##### ARTICLE #####
# Is there a Documentary about DBS or DirecTV ?



## dtv757 (Jun 4, 2006)

Was watching the All Madden Doc and saw how they talked about how FOX grew to become one of the "big 4" and i wondered is there a documentary to talk about how DirecTV exploded in the 90s etc.


I saw this which talks about the history of DBS in the 70s which is cool ! But wondered if there was one more about DirecTV and how it has grown or changed over the years

Thanks for any imputs


----------



## harsh (Jun 15, 2003)

When DIRECTV started, getting TV from outer space was still awfully cool. DBS came on the heels of C-band and Primestar without the FTA component but you traded that for a much smaller dish and a arguably a better value on the programming you paid for. In the late 1990s the average monthly bill was under $40 (1999's Total Choice -- 85 cable channels for $29.99)? DIRECTV offered league sports and "adult channels" that many cable systems didn't.

Technological advancements were made and DIRECTV was arguably where HD made some of its early debuts but a relative and rather hard core few were willing to explore having a satellite dish installed without a specific need that could otherwise be filled by cable TV. Technology buzz is fleeting and most are a whole lot more interested in what they can get now versus how we got to this point.

There may have been some promotional videos made to illustrate some of the virtues (and perhaps more importantly, discount the downsides) associated with DBS but I doubt that anyone bothered to do a documentary. I did a web search for books on DIRECTV and wasn't able to find any.

The most interesting thing about DIRECTV is probably its ownership history rather than any of the unique programming or technology. Even that probably doesn't justify more than a print story and that may end up being more about the various people involved (i.e. Malone, Murdoch) than DIRECTV itself. With all of the changing of hands, much of the long-term history has perhaps been lost.


----------



## James Long (Apr 17, 2003)

dtv757 said:


> I saw this which talks about the history of DBS in the 70s which is cool ! But wondered if there was one more about DirecTV and how it has grown or changed over the years.


"1970s" would have been pre-history for DBS. Being pedantic, "DBS" is a specific range of licensed frequencies in the Ku band that were not licensed until the 1990s. The linked article notes the first DBS satellite was launched in 1993.
##### SUPPLIED DATA #####
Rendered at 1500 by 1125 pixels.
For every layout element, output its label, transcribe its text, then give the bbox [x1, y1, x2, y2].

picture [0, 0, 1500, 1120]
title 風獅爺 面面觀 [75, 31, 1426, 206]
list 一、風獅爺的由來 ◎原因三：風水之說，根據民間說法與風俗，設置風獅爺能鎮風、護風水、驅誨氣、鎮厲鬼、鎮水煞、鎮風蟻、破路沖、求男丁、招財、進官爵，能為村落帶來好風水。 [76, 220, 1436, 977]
#####
• [SET TASK 1]:
Reproduce the passage of the DirecTV thread from "There may have" up to and including "(Apr 17, 2003)".
• [SET TASK 2]:
Answer these questions using the DirecTV thread:
(a) According to the thread, how many cable channels did 1999's Total Choice include, and at what price?
(b) In what year was the first DBS satellite launched?
(c) What did harsh search the web for without finding any?

• [FULL SOLUTION 1]:
There may have been some promotional videos made to illustrate some of the virtues (and perhaps more importantly, discount the downsides) associated with DBS but I doubt that anyone bothered to do a documentary. I did a web search for books on DIRECTV and wasn't able to find any.

The most interesting thing about DIRECTV is probably its ownership history rather than any of the unique programming or technology. Even that probably doesn't justify more than a print story and that may end up being more about the various people involved (i.e. Malone, Murdoch) than DIRECTV itself. With all of the changing of hands, much of the long-term history has perhaps been lost.


----------



## James Long (Apr 17, 2003)

• [FULL SOLUTION 2]:
(a) 85 cable channels for $29.99
(b) 1993
(c) Books on DIRECTV